START Data to process

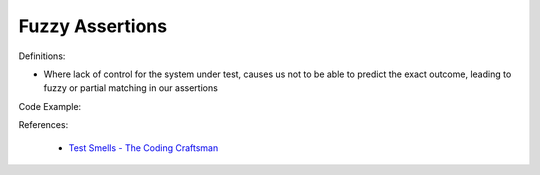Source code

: Fuzzy Assertions
^^^^^
Definitions:

* Where lack of control for the system under test, causes us not to be able to predict the exact outcome, leading to fuzzy or partial matching in our assertions


Code Example:

References:

 * `Test Smells - The Coding Craftsman <https://codingcraftsman.wordpress.com/2018/09/27/test-smells/>`_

END Data to process

> [Job item] All of the entries above are to be transcribed word for word, with no pictures included.

> [Finished task]
Source code

: Fuzzy Assertions
^^^^^
Definitions:

* Where lack of control for the system under test, causes us not to be able to predict the exact outcome, leading to fuzzy or partial matching in our assertions


Code Example:

References:

 * `Test Smells - The Coding Craftsman <https://codingcraftsman.wordpress.com/2018/09/27/test-smells/>`_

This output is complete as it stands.